Saved entries
***
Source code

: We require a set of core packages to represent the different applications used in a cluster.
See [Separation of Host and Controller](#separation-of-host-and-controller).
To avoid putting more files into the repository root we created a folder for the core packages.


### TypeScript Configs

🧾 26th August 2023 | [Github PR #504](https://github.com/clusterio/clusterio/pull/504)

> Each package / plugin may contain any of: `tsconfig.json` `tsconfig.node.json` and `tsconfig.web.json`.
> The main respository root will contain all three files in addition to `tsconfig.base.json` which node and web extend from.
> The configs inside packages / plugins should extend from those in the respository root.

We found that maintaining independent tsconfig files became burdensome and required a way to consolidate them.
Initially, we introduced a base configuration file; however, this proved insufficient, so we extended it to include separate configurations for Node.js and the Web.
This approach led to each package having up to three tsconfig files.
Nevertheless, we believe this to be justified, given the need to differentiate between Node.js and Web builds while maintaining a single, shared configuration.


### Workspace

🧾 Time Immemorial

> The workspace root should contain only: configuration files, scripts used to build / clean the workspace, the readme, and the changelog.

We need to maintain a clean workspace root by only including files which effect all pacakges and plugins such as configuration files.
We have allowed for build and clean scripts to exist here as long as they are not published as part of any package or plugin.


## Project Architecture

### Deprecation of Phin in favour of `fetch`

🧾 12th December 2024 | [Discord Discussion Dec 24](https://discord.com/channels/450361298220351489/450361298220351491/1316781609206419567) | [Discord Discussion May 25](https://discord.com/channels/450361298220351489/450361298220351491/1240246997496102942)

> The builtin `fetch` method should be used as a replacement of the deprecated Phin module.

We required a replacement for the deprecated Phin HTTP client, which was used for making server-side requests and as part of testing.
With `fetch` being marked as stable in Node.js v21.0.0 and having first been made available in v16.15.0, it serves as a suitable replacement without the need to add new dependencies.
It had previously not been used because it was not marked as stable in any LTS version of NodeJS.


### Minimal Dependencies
***
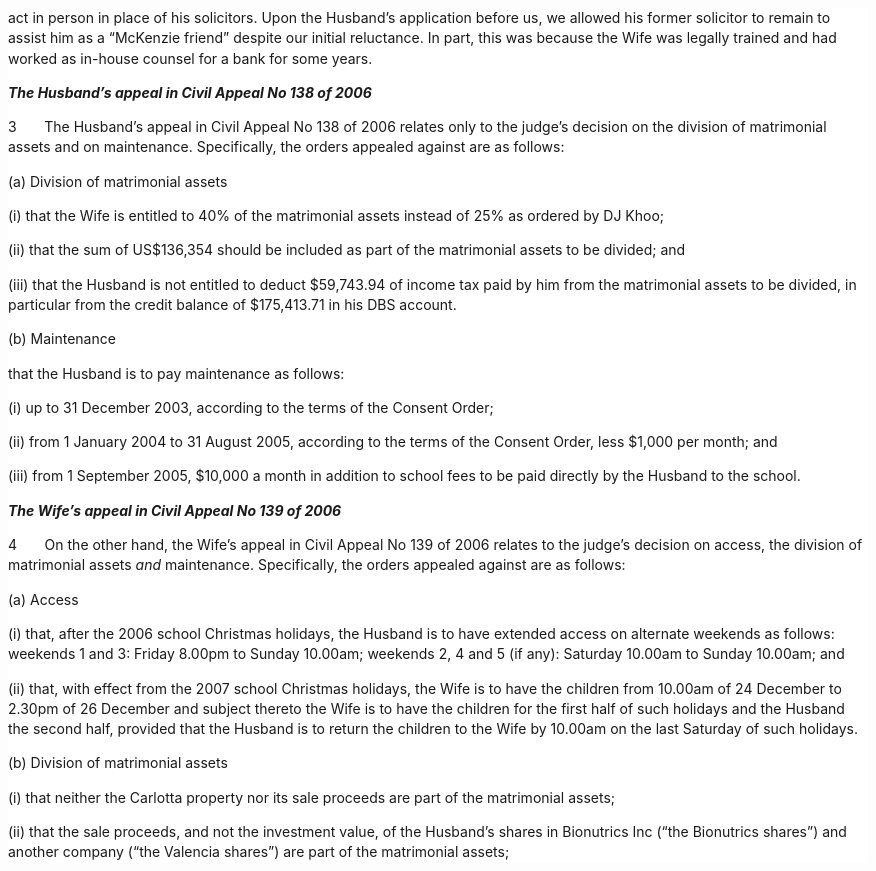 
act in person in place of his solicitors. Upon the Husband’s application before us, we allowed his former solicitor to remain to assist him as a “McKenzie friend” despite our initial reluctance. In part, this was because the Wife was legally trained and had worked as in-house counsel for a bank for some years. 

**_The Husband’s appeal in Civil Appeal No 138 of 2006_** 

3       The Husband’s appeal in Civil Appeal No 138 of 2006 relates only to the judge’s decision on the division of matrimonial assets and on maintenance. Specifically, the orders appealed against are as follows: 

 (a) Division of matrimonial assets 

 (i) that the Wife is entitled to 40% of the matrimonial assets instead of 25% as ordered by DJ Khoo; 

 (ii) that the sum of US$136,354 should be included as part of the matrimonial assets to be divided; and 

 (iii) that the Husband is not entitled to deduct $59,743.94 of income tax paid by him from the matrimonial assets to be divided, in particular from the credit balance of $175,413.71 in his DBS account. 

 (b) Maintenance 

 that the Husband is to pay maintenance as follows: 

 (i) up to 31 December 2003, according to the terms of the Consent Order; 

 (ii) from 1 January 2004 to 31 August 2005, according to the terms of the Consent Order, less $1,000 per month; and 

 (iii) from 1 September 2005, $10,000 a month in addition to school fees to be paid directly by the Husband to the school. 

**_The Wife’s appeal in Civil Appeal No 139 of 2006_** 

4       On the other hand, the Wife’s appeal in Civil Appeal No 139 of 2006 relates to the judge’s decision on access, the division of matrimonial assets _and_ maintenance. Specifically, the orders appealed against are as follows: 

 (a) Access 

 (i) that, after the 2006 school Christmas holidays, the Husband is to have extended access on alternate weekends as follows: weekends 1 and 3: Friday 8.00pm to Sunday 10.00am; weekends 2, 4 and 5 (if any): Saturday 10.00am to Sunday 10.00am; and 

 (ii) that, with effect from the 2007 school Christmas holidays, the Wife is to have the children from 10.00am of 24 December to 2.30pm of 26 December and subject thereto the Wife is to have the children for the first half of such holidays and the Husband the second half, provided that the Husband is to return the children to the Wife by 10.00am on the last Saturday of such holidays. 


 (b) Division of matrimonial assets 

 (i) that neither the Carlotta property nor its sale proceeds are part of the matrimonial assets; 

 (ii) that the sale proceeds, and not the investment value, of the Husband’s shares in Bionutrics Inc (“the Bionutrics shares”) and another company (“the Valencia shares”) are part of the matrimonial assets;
***
> [Your goal] Given the data above, transcribe exactly the lines from the one containing "### TypeScript Configs" down to the one containing "Each package /", and no others.

> [Exercise output]
### TypeScript Configs

🧾 26th August 2023 | [Github PR #504](https://github.com/clusterio/clusterio/pull/504)

> Each package / plugin may contain any of: `tsconfig.json` `tsconfig.node.json` and `tsconfig.web.json`.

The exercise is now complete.